IL PROFESSORE PRESTATO AL CALCIO – Scoglio e il Genoa, un rapporto d’amore. E di sano odio per i rivali. “Io odio la Sampdoria e non perdo occasione per ribadirlo”, non aveva certo problemi a farsi nemici. Eppure, nemmeno i tifosi blucerchiati difficilmente potevano pensare a Scoglio come un bersaglio. Come poteva esserlo, del resto, chi rispondeva ai giornalisti con frasi che sarebbero poi diventate celebri come quel “Mi faccia una domanda precisa, non posso fare dichiarazioni ad minchiam”. E come poteva esserlo un uomo che, prima ancora di essere un allenatore, era un pedagogo, e insegnava questa disciplina. Letteralmente, visto che era il suo mestiere negli anni sessanta in giro per il meridione, prima di provare ad applicare le sue conoscenze su un campo di calcio. E’ per questo che si guadagnò il sincero appellativo di “Professore”, tornando poi a insegnare nell’ateneo di Messina una volta avviatosi verso la naturale conclusione della propria carriera da tecnico. Oltre alle varie avventure al Genoa, Scoglio ha allenato anche Bologna e Torino in Serie A, Napoli e Udinese e tante altre in Serie B. A quasi sessant’anni si scoprì commissario tecnico, allenando prima la Tunisia dal 1998 al 2000, conquistando anche la qualificazione ai Mondiali 2002 ai quali rinunciò per tornare al Genoa, quindi la Libia in un’esperienza finita ben presto per visioni divergenti con il presidente federale nonché figlio di Gheddafi. Visioni divergenti, è questo il fulcro dell’esperienza di vita del tecnico siciliano nel mondo del calcio.

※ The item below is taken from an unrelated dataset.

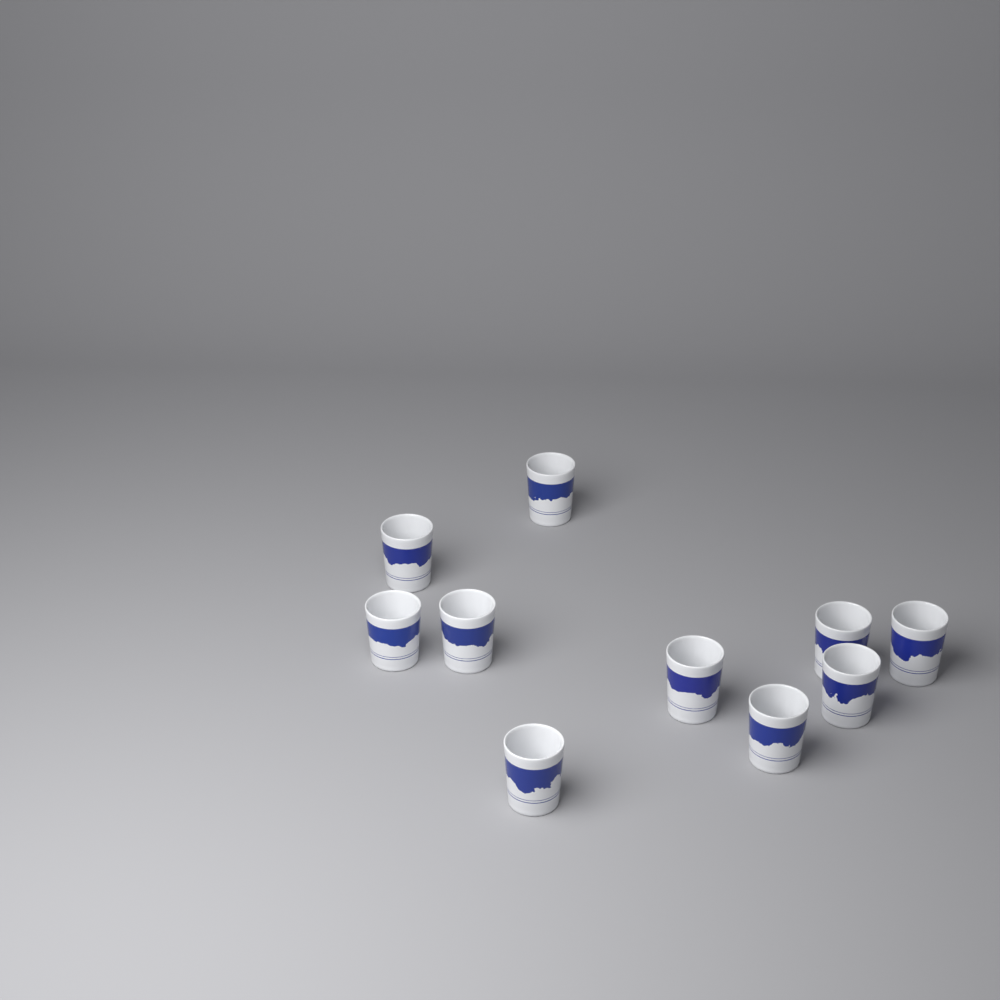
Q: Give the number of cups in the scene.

“MORIRO’ PARLANDO DEL GENOA” – Così tanto l’amore per il Grifone che, raccontano in molti, non perdeva occasione per dire “Morirò parlando del Genoa”. Purtroppo, aveva ancora una volta ragione. Franco Scogliò se ne andò proprio parlando del Genoa, colpito da un infarto nel corso di una trasmissione della rete ligure Primocanale, nel corso di un diverbio al telefono con il presidente Enrico Preziosi. Si accasciò al suolo a telecamere accese, la trasmissione fu subito interrotta e i presenti in studio provarono a rianimarlo in attesa dei soccorsi. Al suo fianco c’era una bandiera dei rossoblu come Claudio Onofri. Niente da fare, il cuore di Scoglio aveva cessato di battere il 3 ottobre 2005, nella “sua” Genova, dove pochi giorni dopo si celebrò il funerale con oltre diecimila persone accorse per l’ultimo saluto. Non c’è dubbio, era amato in maniera trasversale. La sua salma fu trasferita poi a Lipari, dove nacque, passando per l’ultimo saluto anche da Messina. E lo stadio San Filippo, principale impianto della città peloritana, porta da alcuni anni il nome di Franco Scoglio. “Io non faccio poesia. Io verticalizzo”: buon compleanno, ovunque egli sia.